Мы одеваем термобелье.
Ткаченко. Но оно же сковывает движения.
Зозулин. А вы его носили?
Ткаченко. Позапрошлую «Усть-Куйгинскую лыжню» я проехал в нем и из двадцати трех стартовавших приехал двадцатым. Термобелье, оно греет, но мне жутко хотелось его с себя стянуть и за ушедшими вперед все же кинуться. Заполучи я назад всю свободу движений, в десятке бы я был наверняка! И не запил бы по окончанию гонки по-черному!
Калянин. Ты снова бухаешь?
Ткаченко. Неделю я тогда на это отвел…
Калянин. М-да, Виктор Петрович. Лысому седым не бывать.
Ткаченко. Пить дозированно – не то, что пить в умат… однако касательно алкоголизма я, Петр Палыч, невозвращенец. Я же тогда не с тоски, не с безделья – с досады. Не показал я тогда свой максимум! Мог, но из-за термобелья пробежал поганенько… для самого себя обескураживающе. За финишной чертой лыжный народ меня поздравлял, говорил, что браво, Петрович, финишировал не в первачах, но зато финишировал, в твои сорок чего тебе еще надо… они к тому, что высокие места уже не про меня. Их они разыграют между собой, а мне где-то там сзади корячься и лишь характер свой бойцовский демонстрируй. Ванька Дурганов из Ярославля надо мной сильнее остальных подхихикивал… не будь на мне термобелья, я бы его проучил!
Зозулин. В прошлом году этот Иван здесь соревновался? Реванш вы у него взяли?
Ткаченко. В том году я в «Усть-Куйгинской лыжне» не участвовал. Петру Палычу известно, почему мне стало не до лыж.
Калянин. Ты сообщил мне, что пытаешься урегулировать разногласия с твоей подругой. Она настроилась тебя оставить, но ты думаешь ее разубедить. И как все сложилось?
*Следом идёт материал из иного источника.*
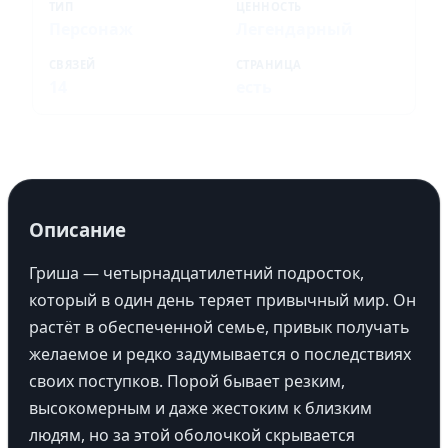
ТИП
ЦЕННОСТЬ
Персонаж
Легендарный
СВЯЗЕЙ
СТРАНИЦА
14
есть
Описание
Гриша — четырнадцатилетний подросток,
который в один день теряет привычный мир. Он
растёт в обеспеченной семье, привык получать
желаемое и редко задумывается о последствиях
своих поступков. Порой бывает резким,
высокомерным и даже жестоким к близким
людям, но за этой оболочкой скрывается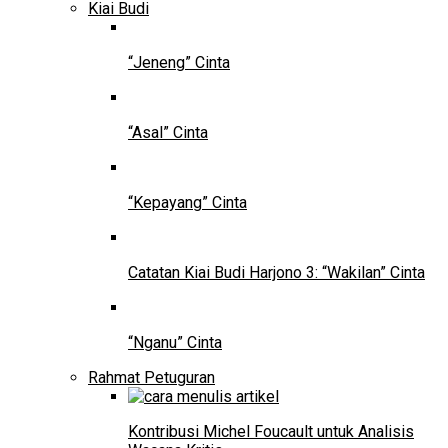
Kiai Budi
“Jeneng” Cinta
“Asal” Cinta
“Kepayang” Cinta
Catatan Kiai Budi Harjono 3: “Wakilan” Cinta
“Nganu” Cinta
Rahmat Petuguran
Kontribusi Michel Foucault untuk Analisis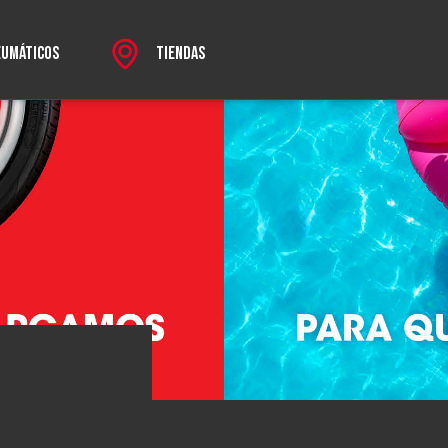
EUMÁTICOS
TIENDAS
rectos
SPORT
 MKII
HROME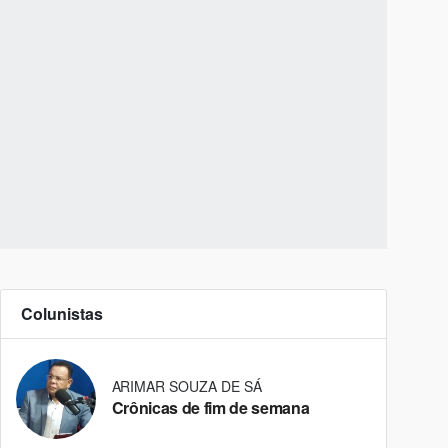
Colunistas
ARIMAR SOUZA DE SÁ
Crônicas de fim de semana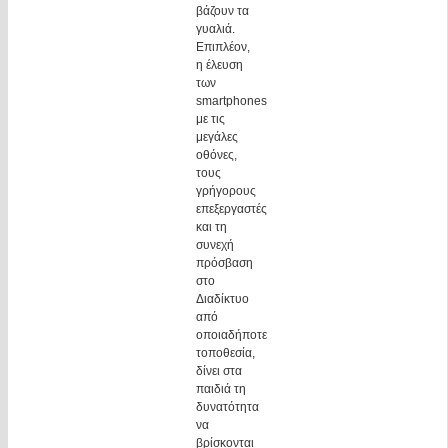
βάζουν τα
γυαλιά.
Επιπλέον,
η έλευση
των
smartphones
με τις
μεγάλες
οθόνες,
τους
γρήγορους
επεξεργαστές
και τη
συνεχή
πρόσβαση
στο
Διαδίκτυο
από
οποιαδήποτε
τοποθεσία,
δίνει στα
παιδιά τη
δυνατότητα
να
βρίσκονται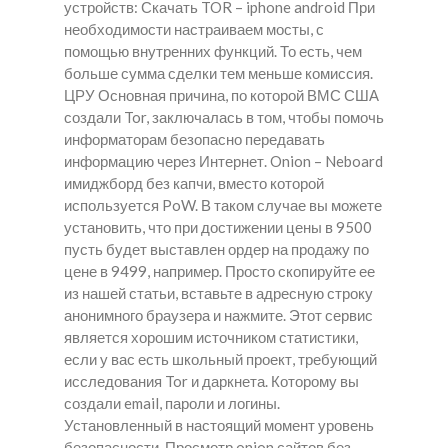
устройств: Скачать TOR – iphone android При
необходимости настраиваем мосты, с
помощью внутренних функций. То есть, чем
больше сумма сделки тем меньше комиссия.
ЦРУ Основная причина, по которой ВМС США
создали Tor, заключалась в том, чтобы помочь
информаторам безопасно передавать
информацию через Интернет. Onion – Neboard
имиджборд без капчи, вместо которой
используется PoW. В таком случае вы можете
установить, что при достижении цены в 9500
пусть будет выставлен ордер на продажу по
цене в 9499, например. Просто скопируйте ее
из нашей статьи, вставьте в адресную строку
анонимного браузера и нажмите. Этот сервис
является хорошим источником статистики,
если у вас есть школьный проект, требующий
исследования Tor и даркнета. Которому вы
создали email, пароли и логины.
Установленный в настоящий момент уровень
безопасности. Просмотр.onion сайтов без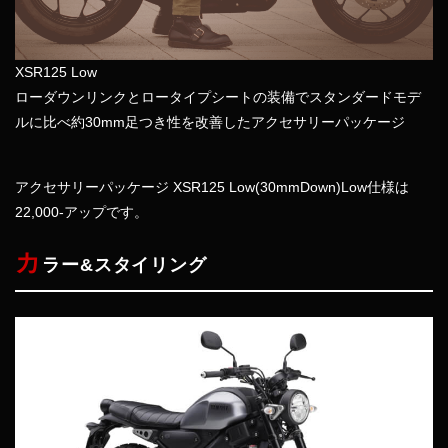
XSR125 Low
ローダウンリンクとロータイプシートの装備でスタンダードモデ
ルに比べ約30mm足つき性を改善したアクセサリーパッケージ
アクセサリーパッケージ XSR125 Low(30mmDown)
Low仕様は
22,000-アップです。
カ
ラー&スタイリング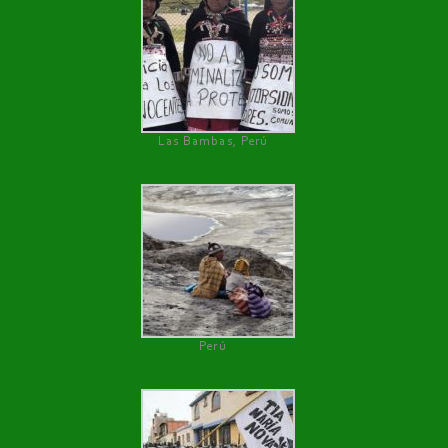
Las Bambas, Perú
Perú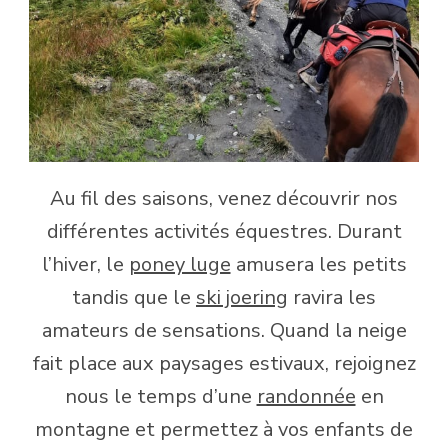
Au fil des saisons, venez découvrir nos
différentes activités équestres. Durant
l’hiver, le
poney luge
amusera les petits
tandis que le
ski joering
ravira les
amateurs de sensations. Quand la neige
fait place aux paysages estivaux, rejoignez
nous le temps d’une
randonnée
en
montagne et permettez à vos enfants de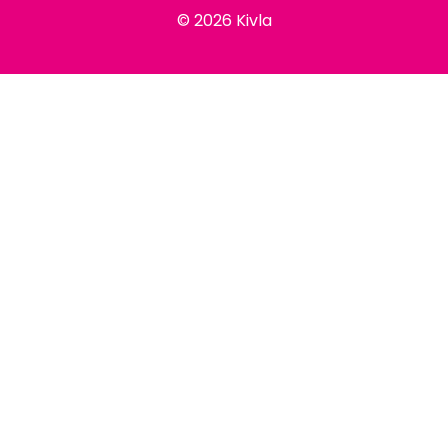
© 2026 Kivla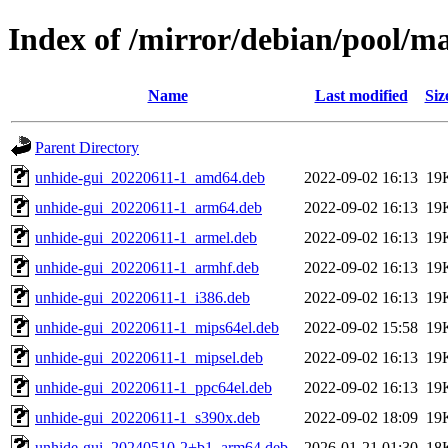
Index of /mirror/debian/pool/m
Name
Last modified
Siz
Parent Directory
unhide-gui_20220611-1_amd64.deb
2022-09-02 16:13
19
unhide-gui_20220611-1_arm64.deb
2022-09-02 16:13
19
unhide-gui_20220611-1_armel.deb
2022-09-02 16:13
19
unhide-gui_20220611-1_armhf.deb
2022-09-02 16:13
19
unhide-gui_20220611-1_i386.deb
2022-09-02 16:13
19
unhide-gui_20220611-1_mips64el.deb
2022-09-02 15:58
19
unhide-gui_20220611-1_mipsel.deb
2022-09-02 16:13
19
unhide-gui_20220611-1_ppc64el.deb
2022-09-02 16:13
19
unhide-gui_20220611-1_s390x.deb
2022-09-02 18:09
19
unhide-gui_20240510-2+b1_arm64.deb
2026-01-21 01:30
18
Ткаченко. Она – камень… рыба-камень. В кораллах спряталась ядовитая рыба-камень… когда она от меня съезжала, жаждать ее крови я не начал. Полностью обратился к работе! К моей! К тренерской!
Блошигин. Виктор Петрович его недовольство на нас вымещал.
Луфанов. Орал, как на собак. Мы от него поедем, а он за нами и кричит, обзывает, другие тренеры, если рядом со спортсменами несутся, что-то им подсказывают, а наш орет и лыжной палкой замахивается. Какой, Виктор Петрович, в этом воспитательный аспект?
Ткаченко. Да чего ты вспомнил-то… о чем-то чуть ли не вековой давности. У нас на носу гонка, а ты о каких-то тренировках лепечешь. Тренироваться нужно было раньше! Сейчас недоработанное уже ничем не восполнишь! Трассу нам Петр Палыч на снегоходе накатал, но сколь бы она ни гладкая, она длинная…
Освещенные блеклым небесным светом Ткаченко и Зозулин идут по лесу вплотную друг к другу.
Ткаченко. Ты, как нам говорил, из Кинешмы?
Зозулин. Кинешневец.
Ткаченко. Чего-то на слух не ложится.
Зозулин. А кишиневец ложится?
Ткаченко. Из молдавского Кишинева кишиневцы. Вполне себе звучит и не коробит. А кинишневцы… из Кинешмы кинешневцы…
Зозулин. А откуда они, если не из Кинешмы?